> _Instructions for the task_
The number of lines below containing the word "distribution" is all that should be returned.

> _Stored data_
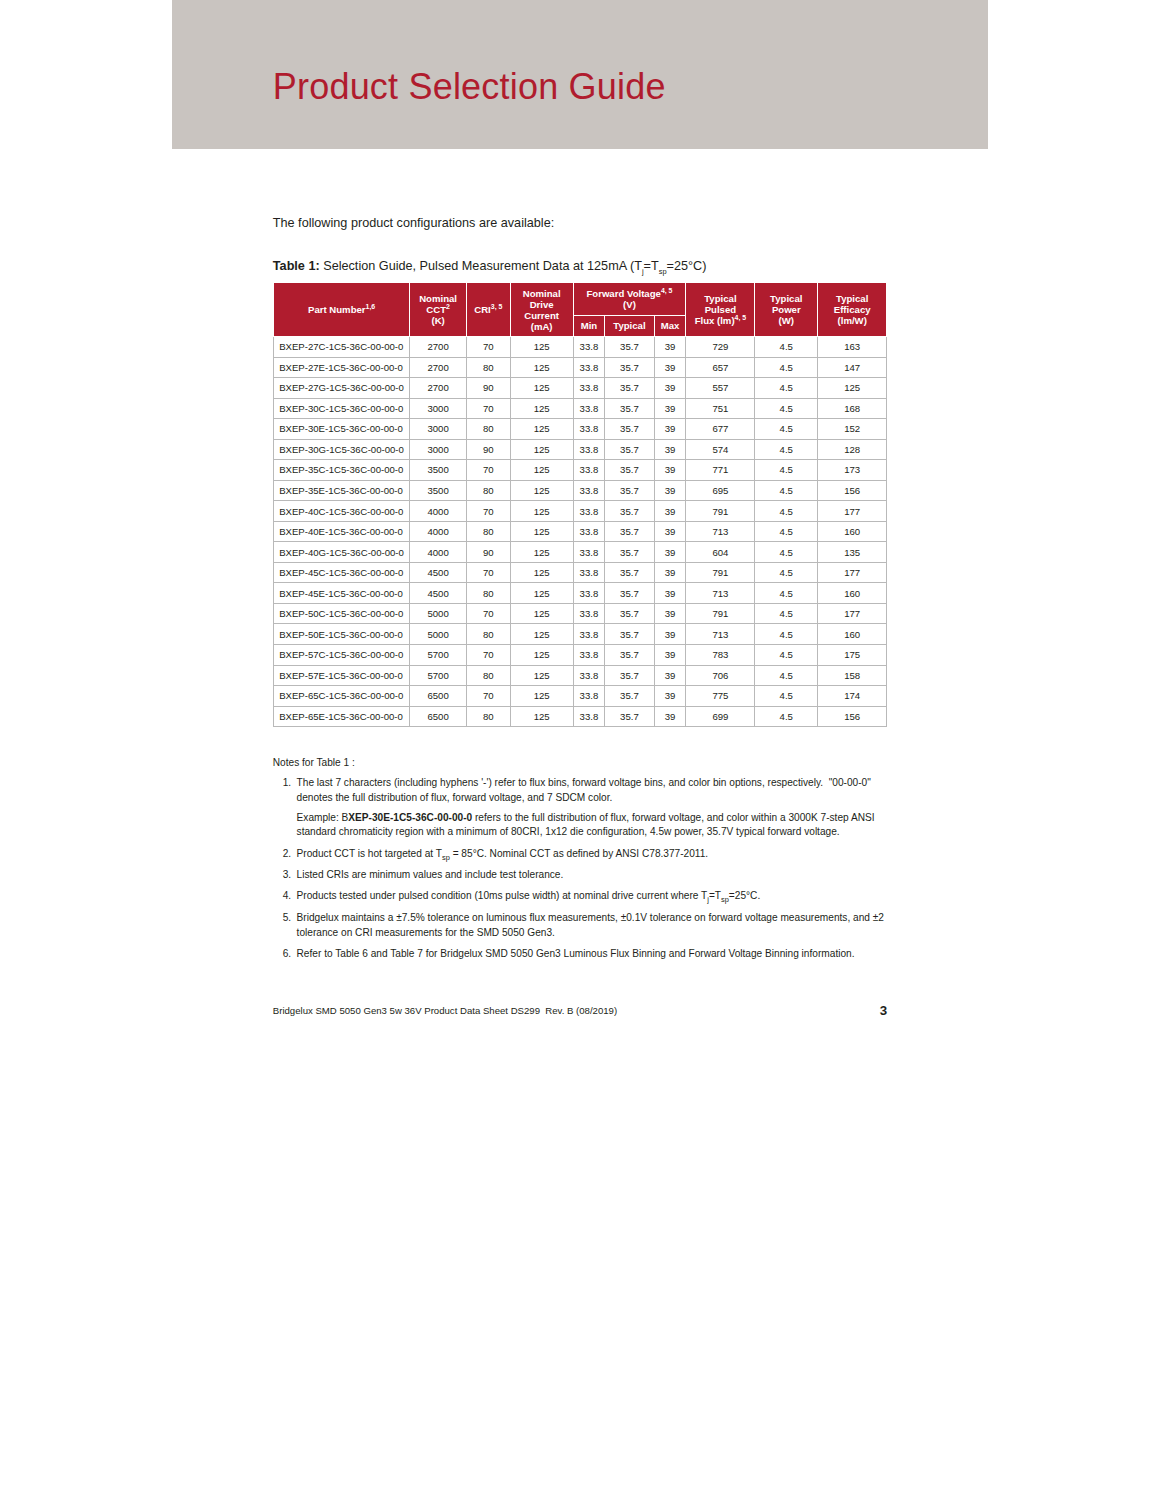Product Selection Guide
The following product configurations are available:
Table 1: Selection Guide, Pulsed Measurement Data at 125mA (Tj=Tsp=25°C)
| Part Number 1,6 | Nominal CCT 2 (K) | CRI 3, 5 | Nominal Drive Current (mA) | Forward Voltage 4, 5 (V) | Typical Pulsed Flux (lm) 4, 5 | Typical Power (W) | Typical Efficacy (lm/W) |
| --- | --- | --- | --- | --- | --- | --- | --- |
| Min | Typical | Max |
| BXEP-27C-1C5-36C-00-00-0 | 2700 | 70 | 125 | 33.8 | 35.7 | 39 | 729 | 4.5 | 163 |
| BXEP-27E-1C5-36C-00-00-0 | 2700 | 80 | 125 | 33.8 | 35.7 | 39 | 657 | 4.5 | 147 |
| BXEP-27G-1C5-36C-00-00-0 | 2700 | 90 | 125 | 33.8 | 35.7 | 39 | 557 | 4.5 | 125 |
| BXEP-30C-1C5-36C-00-00-0 | 3000 | 70 | 125 | 33.8 | 35.7 | 39 | 751 | 4.5 | 168 |
| BXEP-30E-1C5-36C-00-00-0 | 3000 | 80 | 125 | 33.8 | 35.7 | 39 | 677 | 4.5 | 152 |
| BXEP-30G-1C5-36C-00-00-0 | 3000 | 90 | 125 | 33.8 | 35.7 | 39 | 574 | 4.5 | 128 |
| BXEP-35C-1C5-36C-00-00-0 | 3500 | 70 | 125 | 33.8 | 35.7 | 39 | 771 | 4.5 | 173 |
| BXEP-35E-1C5-36C-00-00-0 | 3500 | 80 | 125 | 33.8 | 35.7 | 39 | 695 | 4.5 | 156 |
| BXEP-40C-1C5-36C-00-00-0 | 4000 | 70 | 125 | 33.8 | 35.7 | 39 | 791 | 4.5 | 177 |
| BXEP-40E-1C5-36C-00-00-0 | 4000 | 80 | 125 | 33.8 | 35.7 | 39 | 713 | 4.5 | 160 |
| BXEP-40G-1C5-36C-00-00-0 | 4000 | 90 | 125 | 33.8 | 35.7 | 39 | 604 | 4.5 | 135 |
| BXEP-45C-1C5-36C-00-00-0 | 4500 | 70 | 125 | 33.8 | 35.7 | 39 | 791 | 4.5 | 177 |
| BXEP-45E-1C5-36C-00-00-0 | 4500 | 80 | 125 | 33.8 | 35.7 | 39 | 713 | 4.5 | 160 |
| BXEP-50C-1C5-36C-00-00-0 | 5000 | 70 | 125 | 33.8 | 35.7 | 39 | 791 | 4.5 | 177 |
| BXEP-50E-1C5-36C-00-00-0 | 5000 | 80 | 125 | 33.8 | 35.7 | 39 | 713 | 4.5 | 160 |
| BXEP-57C-1C5-36C-00-00-0 | 5700 | 70 | 125 | 33.8 | 35.7 | 39 | 783 | 4.5 | 175 |
| BXEP-57E-1C5-36C-00-00-0 | 5700 | 80 | 125 | 33.8 | 35.7 | 39 | 706 | 4.5 | 158 |
| BXEP-65C-1C5-36C-00-00-0 | 6500 | 70 | 125 | 33.8 | 35.7 | 39 | 775 | 4.5 | 174 |
| BXEP-65E-1C5-36C-00-00-0 | 6500 | 80 | 125 | 33.8 | 35.7 | 39 | 699 | 4.5 | 156 |
Notes for Table 1 :
The last 7 characters (including hyphens '-') refer to flux bins, forward voltage bins, and color bin options, respectively. "00-00-0" denotes the full distribution of flux, forward voltage, and 7 SDCM color.
Example: BXEP-30E-1C5-36C-00-00-0 refers to the full distribution of flux, forward voltage, and color within a 3000K 7-step ANSI standard chromaticity region with a minimum of 80CRI, 1x12 die configuration, 4.5w power, 35.7V typical forward voltage.
Product CCT is hot targeted at Tsp = 85°C. Nominal CCT as defined by ANSI C78.377-2011.
Listed CRIs are minimum values and include test tolerance.
Products tested under pulsed condition (10ms pulse width) at nominal drive current where Tj=Tsp=25°C.
Bridgelux maintains a ±7.5% tolerance on luminous flux measurements, ±0.1V tolerance on forward voltage measurements, and ±2 tolerance on CRI measurements for the SMD 5050 Gen3.
Refer to Table 6 and Table 7 for Bridgelux SMD 5050 Gen3 Luminous Flux Binning and Forward Voltage Binning information.
Bridgelux SMD 5050 Gen3 5w 36V Product Data Sheet DS299 Rev. B (08/2019) 3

> _Expected answer_
2